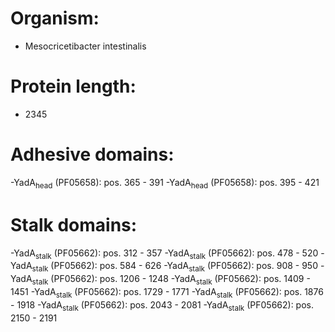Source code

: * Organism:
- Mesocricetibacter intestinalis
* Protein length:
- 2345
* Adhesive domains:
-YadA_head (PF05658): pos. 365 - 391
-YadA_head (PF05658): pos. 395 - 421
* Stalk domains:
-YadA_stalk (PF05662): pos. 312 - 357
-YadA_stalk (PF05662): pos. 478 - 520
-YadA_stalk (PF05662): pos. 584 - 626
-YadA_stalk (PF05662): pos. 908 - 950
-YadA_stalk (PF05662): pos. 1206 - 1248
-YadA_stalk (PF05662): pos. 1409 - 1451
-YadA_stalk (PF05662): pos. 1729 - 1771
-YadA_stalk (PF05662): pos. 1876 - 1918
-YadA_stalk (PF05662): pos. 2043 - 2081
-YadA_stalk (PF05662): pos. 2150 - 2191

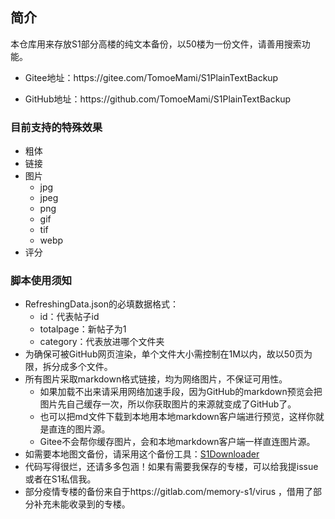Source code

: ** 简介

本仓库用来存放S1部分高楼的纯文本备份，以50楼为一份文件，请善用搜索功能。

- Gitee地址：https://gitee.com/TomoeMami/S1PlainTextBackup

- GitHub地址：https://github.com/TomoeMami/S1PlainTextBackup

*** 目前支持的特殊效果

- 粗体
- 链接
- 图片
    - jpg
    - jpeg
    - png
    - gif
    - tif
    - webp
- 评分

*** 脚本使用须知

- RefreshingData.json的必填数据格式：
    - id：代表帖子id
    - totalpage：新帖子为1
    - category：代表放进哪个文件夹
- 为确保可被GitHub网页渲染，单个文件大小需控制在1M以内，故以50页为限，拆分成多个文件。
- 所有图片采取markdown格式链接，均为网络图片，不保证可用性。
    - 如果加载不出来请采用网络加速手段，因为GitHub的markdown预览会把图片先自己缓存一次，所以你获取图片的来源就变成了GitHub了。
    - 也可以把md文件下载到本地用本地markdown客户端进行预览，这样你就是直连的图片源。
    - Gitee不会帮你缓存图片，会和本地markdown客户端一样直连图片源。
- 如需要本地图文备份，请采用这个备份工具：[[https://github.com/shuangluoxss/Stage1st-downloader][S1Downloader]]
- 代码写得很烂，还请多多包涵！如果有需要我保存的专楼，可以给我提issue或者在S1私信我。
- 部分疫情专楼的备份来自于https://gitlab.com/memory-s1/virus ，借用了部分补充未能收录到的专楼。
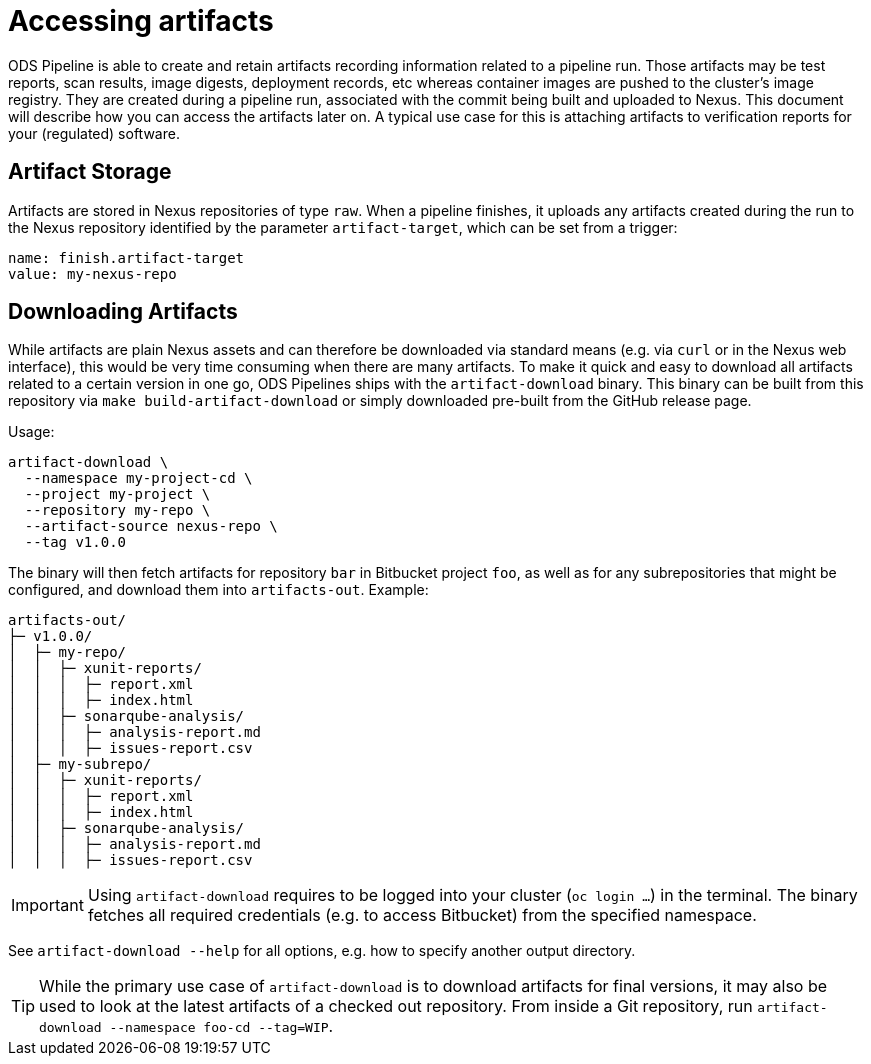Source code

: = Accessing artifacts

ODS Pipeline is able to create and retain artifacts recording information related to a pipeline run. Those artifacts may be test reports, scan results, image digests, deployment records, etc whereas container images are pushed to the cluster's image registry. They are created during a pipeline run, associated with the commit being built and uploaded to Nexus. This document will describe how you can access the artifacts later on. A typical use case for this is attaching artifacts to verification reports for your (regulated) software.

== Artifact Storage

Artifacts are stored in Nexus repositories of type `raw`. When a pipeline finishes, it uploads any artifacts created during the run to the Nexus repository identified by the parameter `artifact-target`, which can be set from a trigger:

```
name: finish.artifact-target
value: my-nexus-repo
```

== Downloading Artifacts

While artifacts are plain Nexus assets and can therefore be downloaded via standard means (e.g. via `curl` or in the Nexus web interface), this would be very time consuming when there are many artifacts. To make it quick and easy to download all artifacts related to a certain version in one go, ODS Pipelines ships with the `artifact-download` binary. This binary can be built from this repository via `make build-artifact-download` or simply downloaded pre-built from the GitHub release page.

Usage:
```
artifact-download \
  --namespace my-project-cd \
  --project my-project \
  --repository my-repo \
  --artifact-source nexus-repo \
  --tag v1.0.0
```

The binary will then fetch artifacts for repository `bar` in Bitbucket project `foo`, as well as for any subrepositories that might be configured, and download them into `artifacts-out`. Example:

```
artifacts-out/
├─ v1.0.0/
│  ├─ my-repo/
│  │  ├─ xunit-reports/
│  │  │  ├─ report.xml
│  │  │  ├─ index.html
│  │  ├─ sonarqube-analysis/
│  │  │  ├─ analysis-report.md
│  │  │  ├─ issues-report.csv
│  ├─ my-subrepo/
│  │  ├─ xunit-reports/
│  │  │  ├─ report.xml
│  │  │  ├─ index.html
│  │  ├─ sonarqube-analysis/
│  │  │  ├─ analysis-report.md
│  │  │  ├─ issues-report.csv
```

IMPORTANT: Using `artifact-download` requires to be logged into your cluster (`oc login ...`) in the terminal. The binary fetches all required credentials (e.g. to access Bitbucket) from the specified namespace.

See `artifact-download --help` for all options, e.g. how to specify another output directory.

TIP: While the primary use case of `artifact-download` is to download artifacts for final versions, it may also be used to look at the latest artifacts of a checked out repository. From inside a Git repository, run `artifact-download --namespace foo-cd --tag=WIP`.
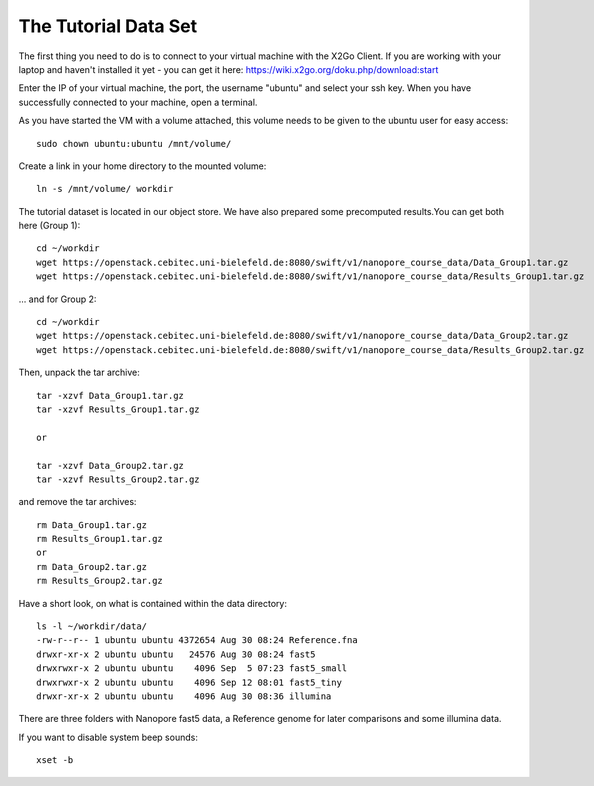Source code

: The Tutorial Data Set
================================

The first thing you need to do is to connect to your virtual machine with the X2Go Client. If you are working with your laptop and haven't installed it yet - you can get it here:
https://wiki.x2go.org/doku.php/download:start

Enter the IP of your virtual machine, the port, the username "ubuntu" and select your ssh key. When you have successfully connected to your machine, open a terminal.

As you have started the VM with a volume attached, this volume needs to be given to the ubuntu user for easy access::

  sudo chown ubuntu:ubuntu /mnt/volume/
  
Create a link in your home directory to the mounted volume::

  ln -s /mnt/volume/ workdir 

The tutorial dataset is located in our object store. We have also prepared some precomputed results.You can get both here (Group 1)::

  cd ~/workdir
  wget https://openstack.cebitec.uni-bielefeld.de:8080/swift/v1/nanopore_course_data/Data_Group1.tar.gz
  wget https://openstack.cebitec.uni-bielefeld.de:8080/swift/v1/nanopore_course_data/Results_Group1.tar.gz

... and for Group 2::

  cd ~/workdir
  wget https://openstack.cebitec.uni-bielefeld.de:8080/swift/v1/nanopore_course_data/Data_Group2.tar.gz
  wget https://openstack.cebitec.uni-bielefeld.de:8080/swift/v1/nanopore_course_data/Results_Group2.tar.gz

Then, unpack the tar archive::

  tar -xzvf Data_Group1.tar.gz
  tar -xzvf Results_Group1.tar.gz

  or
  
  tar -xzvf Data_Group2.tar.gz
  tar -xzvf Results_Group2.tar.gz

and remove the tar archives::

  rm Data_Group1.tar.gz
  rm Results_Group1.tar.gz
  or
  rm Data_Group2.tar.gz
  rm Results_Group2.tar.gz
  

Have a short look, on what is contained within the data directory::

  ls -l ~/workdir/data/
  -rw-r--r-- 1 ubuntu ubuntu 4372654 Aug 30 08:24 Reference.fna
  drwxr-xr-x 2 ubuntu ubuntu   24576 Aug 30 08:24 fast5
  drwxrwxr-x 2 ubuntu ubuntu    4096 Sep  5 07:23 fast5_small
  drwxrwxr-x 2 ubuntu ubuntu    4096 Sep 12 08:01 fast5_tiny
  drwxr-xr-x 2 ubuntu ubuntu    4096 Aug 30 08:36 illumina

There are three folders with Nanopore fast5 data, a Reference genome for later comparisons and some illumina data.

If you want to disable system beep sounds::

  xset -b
_____
PROBLEM TO WORK ON: Write out the records above exactly. Begin with the first line, end with the line holding "- 如果加载不出来请采用网络", and drop the pictures.

RESPONSE BELOW:
Source code

: * Organism:
- Mesocricetibacter intestinalis
* Protein length:
- 2345
* Adhesive domains:
-YadA_head (PF05658): pos. 365 - 391
-YadA_head (PF05658): pos. 395 - 421
* Stalk domains:
-YadA_stalk (PF05662): pos. 312 - 357
-YadA_stalk (PF05662): pos. 478 - 520
-YadA_stalk (PF05662): pos. 584 - 626
-YadA_stalk (PF05662): pos. 908 - 950
-YadA_stalk (PF05662): pos. 1206 - 1248
-YadA_stalk (PF05662): pos. 1409 - 1451
-YadA_stalk (PF05662): pos. 1729 - 1771
-YadA_stalk (PF05662): pos. 1876 - 1918
-YadA_stalk (PF05662): pos. 2043 - 2081
-YadA_stalk (PF05662): pos. 2150 - 2191

Source code

: ** 简介

本仓库用来存放S1部分高楼的纯文本备份，以50楼为一份文件，请善用搜索功能。

- Gitee地址：https://gitee.com/TomoeMami/S1PlainTextBackup

- GitHub地址：https://github.com/TomoeMami/S1PlainTextBackup

*** 目前支持的特殊效果

- 粗体
- 链接
- 图片
    - jpg
    - jpeg
    - png
    - gif
    - tif
    - webp
- 评分

*** 脚本使用须知

- RefreshingData.json的必填数据格式：
    - id：代表帖子id
    - totalpage：新帖子为1
    - category：代表放进哪个文件夹
- 为确保可被GitHub网页渲染，单个文件大小需控制在1M以内，故以50页为限，拆分成多个文件。
- 所有图片采取markdown格式链接，均为网络图片，不保证可用性。
    - 如果加载不出来请采用网络加速手段，因为GitHub的markdown预览会把图片先自己缓存一次，所以你获取图片的来源就变成了GitHub了。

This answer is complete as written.